Twelve thousand years ago in another part of Eurasia, a shaman in what is now northern Israel was afforded similar honors when she was interred. Relatively old for her time, the nearly 5-foot-tall, 45-year-old woman was placed in a mud-plastered and rock-lined pit in a cave and was buried beneath a large stone slab. She was buried with fifty carefully arranged tortoise shells; parts of wild pigs; an eagle wing; a cow tail; a leopard’s pelvis; two marten skulls; the forearm of a wild boar, which was laid in alignment with her upper left arm; and other artifacts, including a human foot.*
*This last inclusion is especially interesting, as the woman would have limped and dragged one of her own feet as she walked because of a spinal deformity.

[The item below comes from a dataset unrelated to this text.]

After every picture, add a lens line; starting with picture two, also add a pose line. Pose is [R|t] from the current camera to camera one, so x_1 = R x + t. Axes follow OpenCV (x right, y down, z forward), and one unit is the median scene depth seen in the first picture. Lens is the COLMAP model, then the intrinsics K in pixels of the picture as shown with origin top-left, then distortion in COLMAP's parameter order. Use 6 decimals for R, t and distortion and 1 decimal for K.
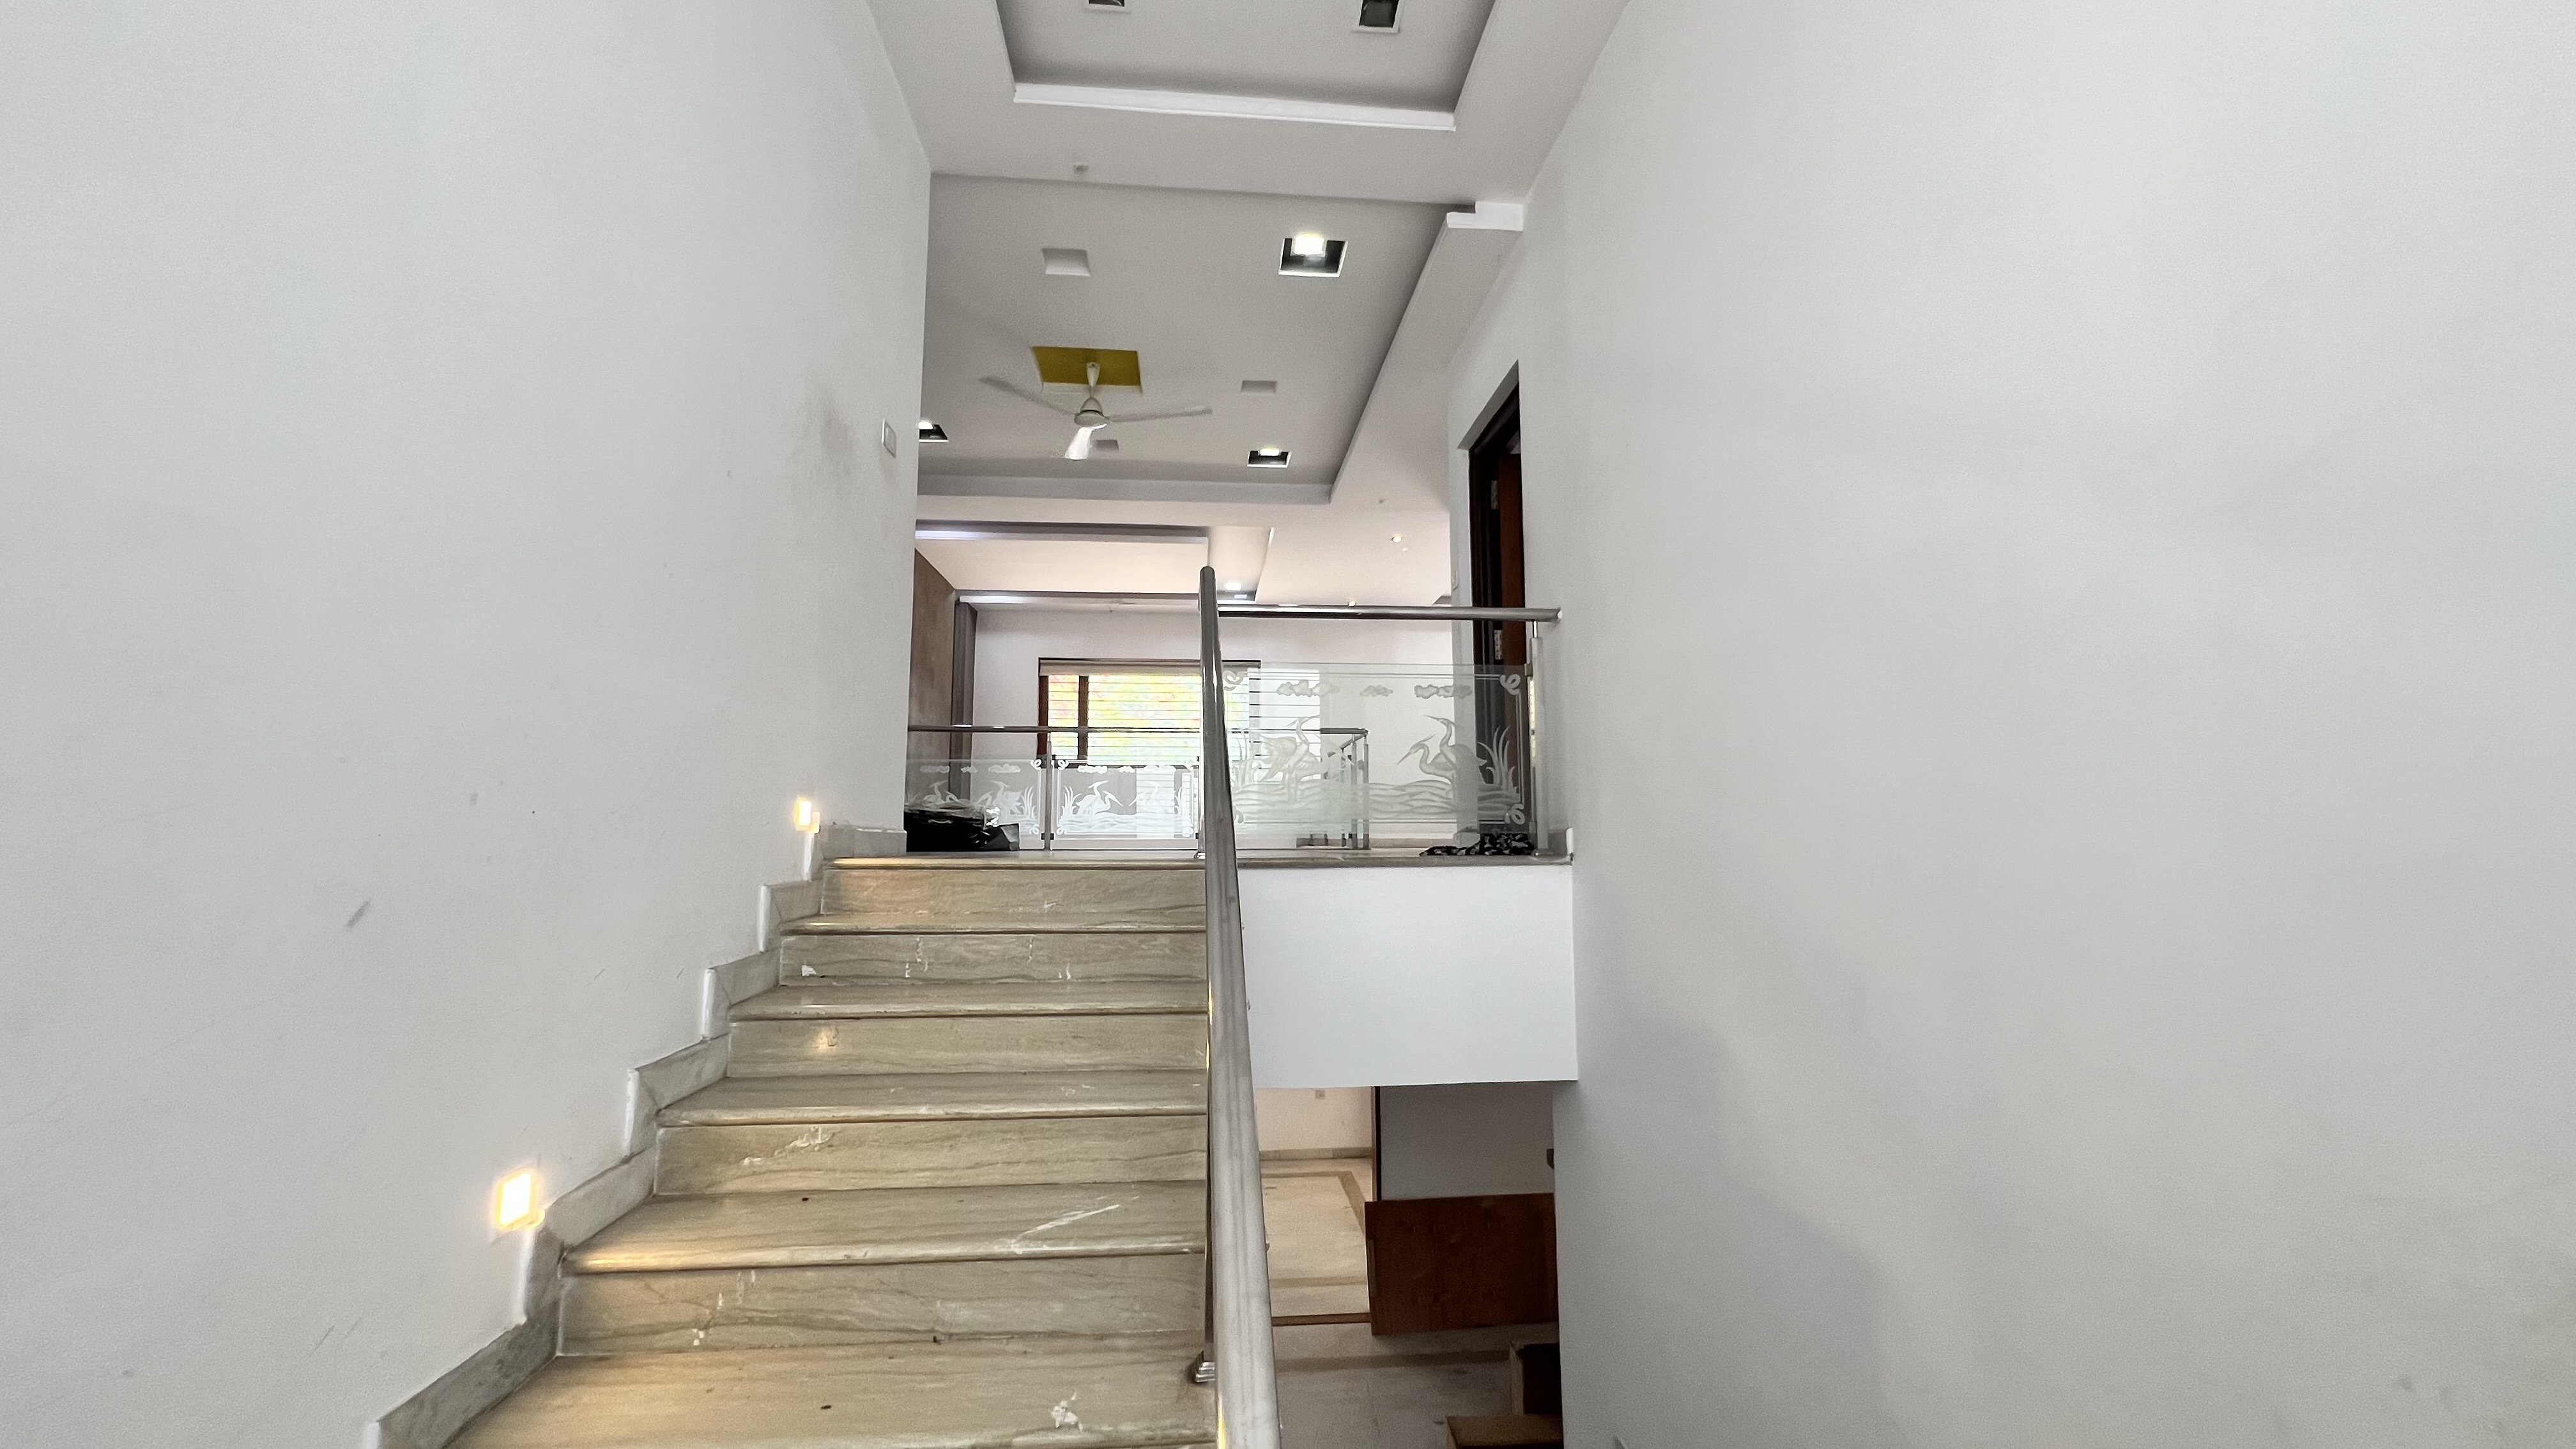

Approximately 9,000 years ago, a younger female shaman was interred in a foot-thick layer of red ochre in what is now Bad Dürrenberg, Germany. Like her predecessors, she was interred with many extraordinary grave goods, including crane, beaver, and deer bones, as well as antlers and shells. She was also accompanied by a year-old child. Entering the spirit realms for the final time, she wore her shamanic costume (see figure 3.2, page 42). A spray of feathers was attached to her right shoulder. Over her leather dress, she wore a deerskin cape with the face of the deer drawn up over her head as a hood. Antlers were affixed to the top. A breastplate of leather and split boar tusks hung on her chest, and the area above her eyes and around her face was lavishly decorated with suspended slices of boar tusks and other animal bones and teeth. Along her brow, a fringe mask or “eye curtain” of beads and ruminant incisors dangled in front of her eyes. This toothy mask was very similar to the bead and leather fringe masks that are still worn by the shamans of Siberia and Central Asia.